Козин грустно слушал боевого комдива, вспомнил свой третий батальон. Уже месяц он участвовал в боях, отбивал атаки противника, сам переходил в контратаки и крепко бил гитлеровцев, и все-таки оставался боеспособным. Руссиянов, прочитав мысли бывшего комбата, подбодрил его:
— Ничего, товарищ Козин! Основа есть, а остальное зависит от нас, командиров.
С наступлением темноты Козин в сопровождении офицера связи отправился в штаб полка. Размещался он в роще севернее деревни Митино, знакомой капитану по предыдущим боям его батальона. Командирский состав полка был в сборе: ждали Козина, о котором тоже кое-что знали из газет и от вездесущих политруков.
Познакомившись с каждым присутствующим, новый командир повел речь о том, что надо сделать, чтобы подготовить полк к наступлению.
— Командир дивизии обещает помочь полку личным составом, оружием, боеприпасами и боевой техникой, — сказал Козин. — Нам надо особое внимание обратить на новичков: выяснить, все ли в достаточной степени владеют оружием, научить их, что делать при налете авиации, действиям в ночных условиях, бороться с танками противника. О неподготовленных докладывать мне, в бой не посылать.
Дальше пошел более конкретный разговор о батальонах, артиллеристах, связистах, о том, кто за что отвечает.
А козинский батальон продолжал сражаться. Как раз в это вечернее время в 107-й дивизии подводились итоги двух боевых дней. Результат, можно сказать, был неутешительный. Свои потери за 23 и 24 августа составили 30 человек убитыми, 90 — ранеными, 26 — пропавшими без вести. Потери противника: уничтожены два взвода пехоты, два блиндажа, один НП, семь огневых точек.
ДЕНЬ ТРИДЦАТЬ ДЕВЯТЫЙ.
Понедельник, 25 августа
Ночью бой за деревню Садки возобновился. Его развязали фашисты. Открыв бешеную стрельбу из автоматов и пулеметов, они, прикрываясь темнотой, прячась за развалины на пепелищах крестьянских подворий, приближались к окопам полка Батракова. Красноармейцы, подпустив немцев на тридцать—сорок метров, открыли встречный огонь. Атакующие залегли, продолжая стрелять. Перестрелка длилась около часа, с обеих сторон открыла огонь артиллерия. От грохота разрывов, автоматно-пулеметной стрекотни стало невыносимо жутко, но Батраков приказал своим подразделениям приготовиться к контратаке. Когда наша артиллерия заставила неприятельскую замолчать, красноармейцы пошли вперед.
Неспокойно было и на других участках. Где-то проявляли активность захватчики, где-то наши приучали к боевой обстановке свое новое пополнение.

++++++

ЗАДАНИЕ:
Перепишите часть отрывка о новом командире полка: начните со слов «Познакомившись с каждым» и закончите словами «бой не посылать.». При этом замените «боеприпасами» на «снарядами».

Записи, взятые из коллекции:
++++++

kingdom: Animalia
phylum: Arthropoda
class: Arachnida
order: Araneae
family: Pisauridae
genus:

++++++

ВЫПОЛНЕННОЕ ЗАДАНИЕ:
Познакомившись с каждым присутствующим, новый командир повел речь о том, что надо сделать, чтобы подготовить полк к наступлению.
— Командир дивизии обещает помочь полку личным составом, оружием, снарядами и боевой техникой, — сказал Козин. — Нам надо особое внимание обратить на новичков: выяснить, все ли в достаточной степени владеют оружием, научить их, что делать при налете авиации, действиям в ночных условиях, бороться с танками противника. О неподготовленных докладывать мне, в бой не посылать.